#### Exercise text:
──────────────────────────────

This remarkable progress has been due to a variety of circumstances, some natural, some adventitious, of which the most commanding have been the vast coal and iron-ore resources of the Republic, the exceptional resourcefulness of the Americans in invention and in the capacity to excel, the accommodating character of American labour, and last, but not least, the encouragement given to industrial enterprise by the Customs tariff. The exceptionally great distances which Nature has interposed between the ore of Lake Superior and the coal of Pennsylvania have been overcome by methods of transportation that have set an example to the rest of the world, and have eclipsed all previous records in economy. The organisation of industry in iron-ore mines and cokeries, at blast furnaces, and in steelworks, has been carried out on a scale of magnitude never before approached. In the mechanical handling of materials, results have been achieved which for many years were regarded with incredulity by the slower-moving people of Europe. Finally, America has become more or less the academy to which all other ironmaking nations have resorted for both precept and example not to be elsewhere secured.
For the first hundred years of its career, however, the American iron trade moved but slowly. That was a natural result of a sparse and limited population, a vast domain, much of which was a wilderness, attempts at repression and discouragement by the mother country, an imperfect acquaintance with the technique of the ironmaking arts, and a firmly grounded belief that agriculture alone was to maintain the country in a condition of high prosperity. From this unfavourable situation the railway and the steamship gradually relieved the trade. The railway demands that began to assume considerable proportions between 1860 and 1875, led to a notable increase of enterprise. In the period 1871–85 the total quantity of pig iron made in the United States was 46,000,000 tons, and in the next ten years the output had grown to 86·4 million tons; but the upward movement culminated with an output of over 18,000,000 tons in 1903 alone.

──────────────────────────────

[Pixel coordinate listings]
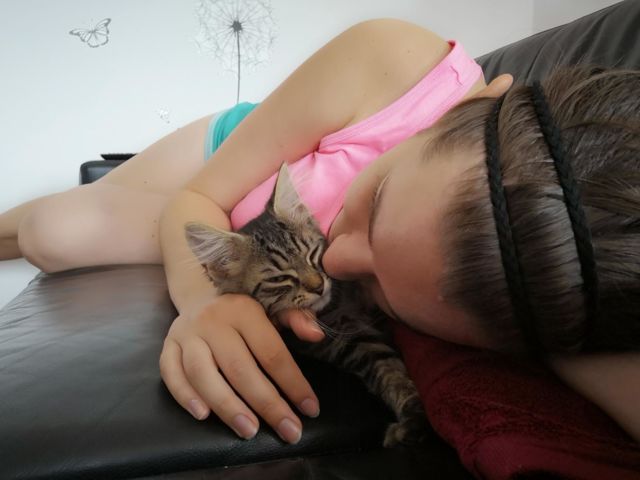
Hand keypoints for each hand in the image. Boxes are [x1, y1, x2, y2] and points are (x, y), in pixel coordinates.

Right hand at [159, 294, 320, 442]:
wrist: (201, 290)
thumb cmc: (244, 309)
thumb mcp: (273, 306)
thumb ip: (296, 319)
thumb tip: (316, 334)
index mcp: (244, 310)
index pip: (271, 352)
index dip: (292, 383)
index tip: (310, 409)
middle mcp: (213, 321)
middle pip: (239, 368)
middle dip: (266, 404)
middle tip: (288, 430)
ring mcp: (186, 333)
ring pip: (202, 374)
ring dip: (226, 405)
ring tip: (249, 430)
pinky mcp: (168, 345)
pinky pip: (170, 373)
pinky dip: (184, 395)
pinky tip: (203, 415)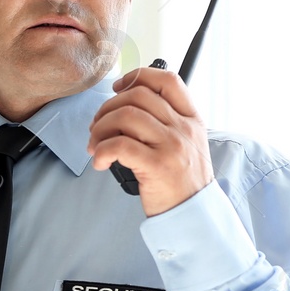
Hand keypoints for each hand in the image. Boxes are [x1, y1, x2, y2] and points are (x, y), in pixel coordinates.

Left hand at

──────────────────────────────

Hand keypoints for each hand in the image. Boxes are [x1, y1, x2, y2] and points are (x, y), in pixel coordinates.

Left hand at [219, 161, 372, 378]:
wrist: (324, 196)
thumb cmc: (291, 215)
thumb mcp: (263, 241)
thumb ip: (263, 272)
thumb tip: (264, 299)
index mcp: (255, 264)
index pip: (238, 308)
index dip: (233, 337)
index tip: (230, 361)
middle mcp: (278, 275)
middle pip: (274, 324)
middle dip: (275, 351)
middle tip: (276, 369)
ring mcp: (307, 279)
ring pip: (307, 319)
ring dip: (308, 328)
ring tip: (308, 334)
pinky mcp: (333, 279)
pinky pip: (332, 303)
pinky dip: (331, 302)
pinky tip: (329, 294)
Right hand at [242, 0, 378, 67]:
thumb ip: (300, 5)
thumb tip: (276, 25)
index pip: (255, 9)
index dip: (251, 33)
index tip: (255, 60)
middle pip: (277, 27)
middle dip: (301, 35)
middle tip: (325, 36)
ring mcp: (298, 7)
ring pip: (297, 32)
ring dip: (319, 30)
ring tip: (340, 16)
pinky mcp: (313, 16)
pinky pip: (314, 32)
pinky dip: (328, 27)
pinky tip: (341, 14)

──────────────────────────────

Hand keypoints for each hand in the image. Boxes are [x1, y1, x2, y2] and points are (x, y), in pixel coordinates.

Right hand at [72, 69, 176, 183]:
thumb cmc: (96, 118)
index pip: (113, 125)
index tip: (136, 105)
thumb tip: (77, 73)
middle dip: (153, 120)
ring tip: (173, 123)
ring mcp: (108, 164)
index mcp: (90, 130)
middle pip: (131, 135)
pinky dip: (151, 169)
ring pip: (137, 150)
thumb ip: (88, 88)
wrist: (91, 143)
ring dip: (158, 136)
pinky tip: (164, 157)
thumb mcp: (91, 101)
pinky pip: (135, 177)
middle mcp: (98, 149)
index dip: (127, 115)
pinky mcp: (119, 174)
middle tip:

──────────────────────────────

#### Task instructions:
Resume the passage on the growth of the American iron trade, picking up after its final sentence.

#### Exercise answer:
The principal factor in enabling this progress to be achieved was the discovery and development of the iron ores of the Lake Superior ranges and of the coking coal of the Connellsville region in Western Pennsylvania. Not, however, that these were the only sources of supply. Indeed, the returns for 1902 show that in that year hard ores were mined in seventeen, and soft ones in twenty-two, states and territories. But four-fifths of the total is now produced on Lake Superior from 133 mines, of which forty-eight on the Mesabi Range contribute well on to one-half. The resources of this region have been computed as equal to the maintenance of the present rate of consumption for more than sixty years.
The coke supplies of the United States are mainly obtained from the Connellsville district, about an average of fifty miles from Pittsburg. The coke is produced at considerably less than any similar product in Europe, and the freight to the blast furnaces in or around Pittsburg is about 4s. a ton. In some years a large part of this coke was sold at about a dollar a ton at the ovens, when similar coke in South Durham was costing 8s. to 12s. at ovens. The average price is, however, nearer 7s. per ton at the ovens in West Pennsylvania. The coke supply there is ample for many years to come.
As late as 1810 there were produced in the whole country only 917 tons of steel, Pennsylvania’s share being 531 tons, or more than half of the whole. It is remarkable that the Keystone State still makes about the same relative percentage. Even in 1831 the production of steel was only 1,600 tons, an amount which was said then to equal the whole quantity imported, so that the market for steel was divided equally with the foreigner seventy years ago. But this steel was made chiefly by cementation; crucible steel was to come later. From 1831 until as late as 1860 very little progress was made in developing the manufacture of steel. The total product in 1850 was only 6,000 tons. In 1840 Isaac Jones and William Coleman began its manufacture in Pittsburg, and succeeded. Singer, Nimick, & Co., in 1853, produced successfully the usual grades of cast steel for saws, machinery, etc., and for kindred purposes. Hussey, Wells, & Co., in 1850, made the first crucible steel of first quality as a regular product obtained from American iron, and in 1862 came Park Brothers & Co., with the biggest steel plant of all up to that time. Several hundred English workmen were imported by this firm to ensure success. All these concerns were in Pittsburg.
In 1873 the United States produced 198,796 tons of steel; Great Britain, their chief competitor, 653,500 tons, more than three times as much. Twenty-six years later, 1899, the United States production was more than double that of Great Britain, the figures being 10,639,957 and 5,000,000 tons respectively, an eight-fold increase for Britain and fifty-three-fold for the United States.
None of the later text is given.